Jailing O'Keefe for life, Mr Justice Saunders described the murder in Great Yarmouth as "heartless and brutal".
O'Keefe, 39, killed Mr Kemp after absconding from a secure mental health unit in London.
He had been serving a previous life sentence imposed in 1996 for rape and robbery.
Mr Justice Saunders, sitting at Birmingham Crown Court, told O'Keefe he was satisfied that the murder, which happened in March last year, had been committed for gain.
He said: "It was, on anyone's understanding, a heartless and brutal killing. There can be no doubt that the motivation for this killing was to steal property."
The judge added that, in light of the fact that the murder was committed while O'Keefe was serving a life sentence, the Parole Board may never consider him safe to be released.
Prior to sentence, O'Keefe's defence, Tarquin McCalla, said his client still maintained that he had not killed Mr Kemp.
"He maintains his innocence. He maintains his denial for this offence and will do so both now and in future.
"In the circumstances that's all I am instructed to say", he added.
During the trial, the jury had been told that O'Keefe stole Mr Kemp's television to raise money for drugs before killing him to prevent him speaking to police.
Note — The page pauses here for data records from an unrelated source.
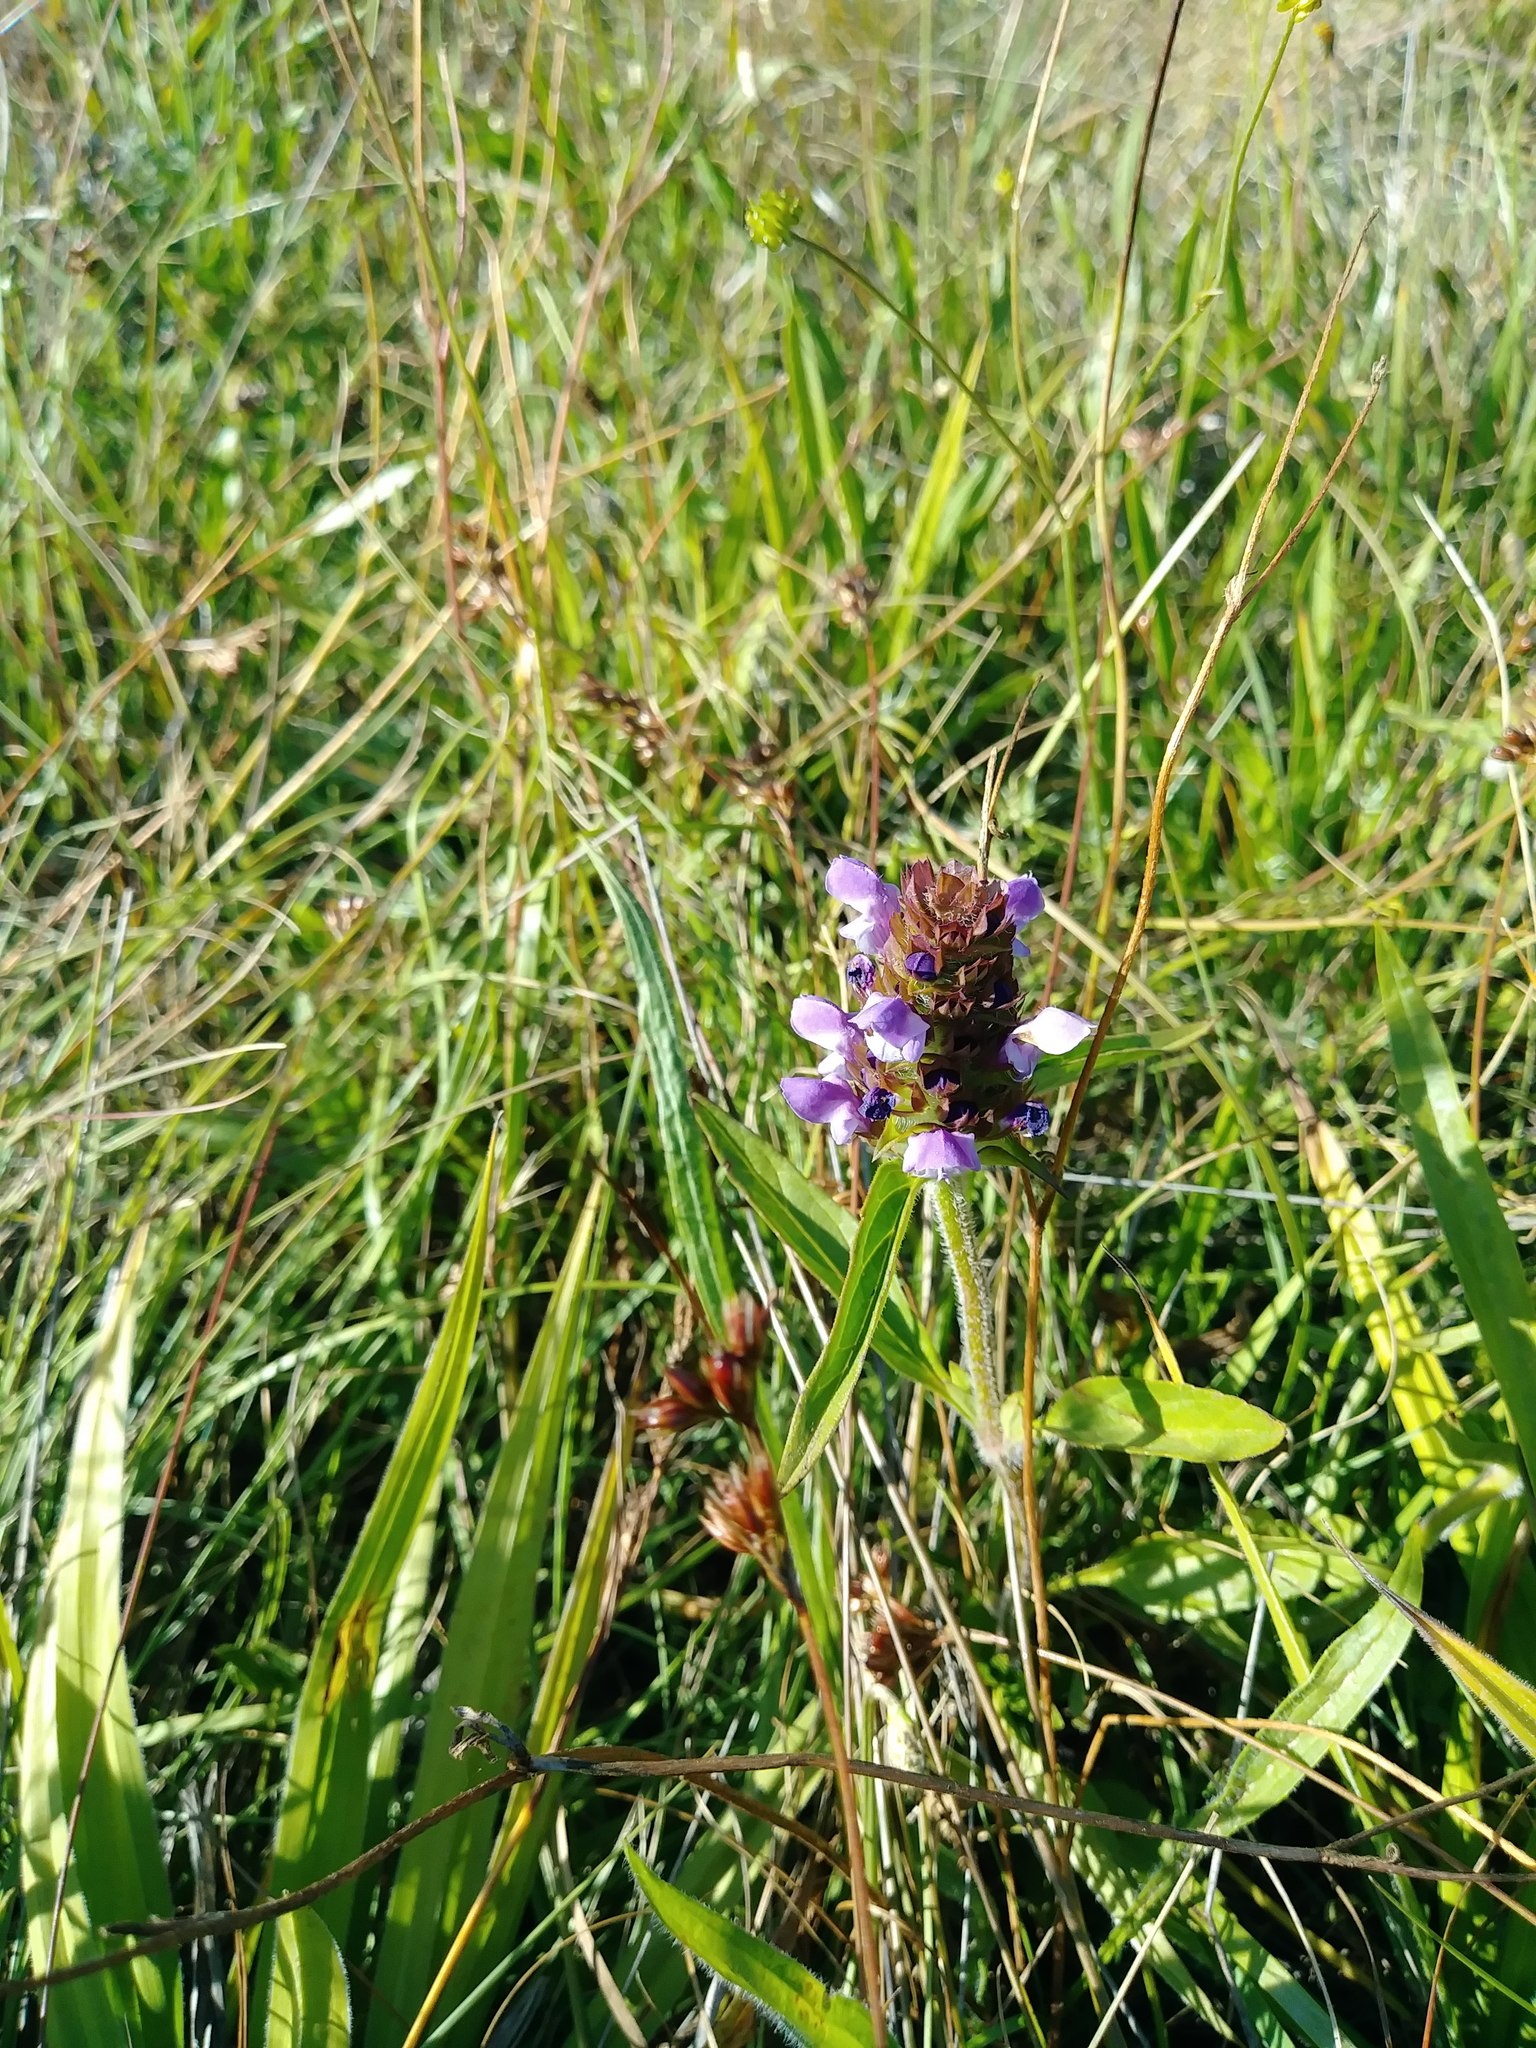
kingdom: Plantae
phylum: Tracheophyta
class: Magnoliopsida
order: Lamiales
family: Lamiaceae
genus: Prunella
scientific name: Prunella vulgaris
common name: Heal-all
While on the run, O'Keefe, thought to be from Liverpool, travelled to the Republic of Ireland and back to Great Yarmouth, jurors had heard.
O'Keefe, who used a belt to throttle Mr Kemp at his flat, had met him twice before the killing and regarded the pensioner, who showed no signs of any defensive injuries, as "easy pickings" the court heard.
The court heard that about a month after the killing an associate of O'Keefe's contacted police and told them that O'Keefe had confessed to the crime.
He was being held at a secure unit at Lambeth Hospital and escaped while being treated at King's College Hospital, both in London.
Following O'Keefe's conviction for murder, the South London and Maudsley NHS Foundation Trust apologised unreservedly and acknowledged that the escape "should not have happened".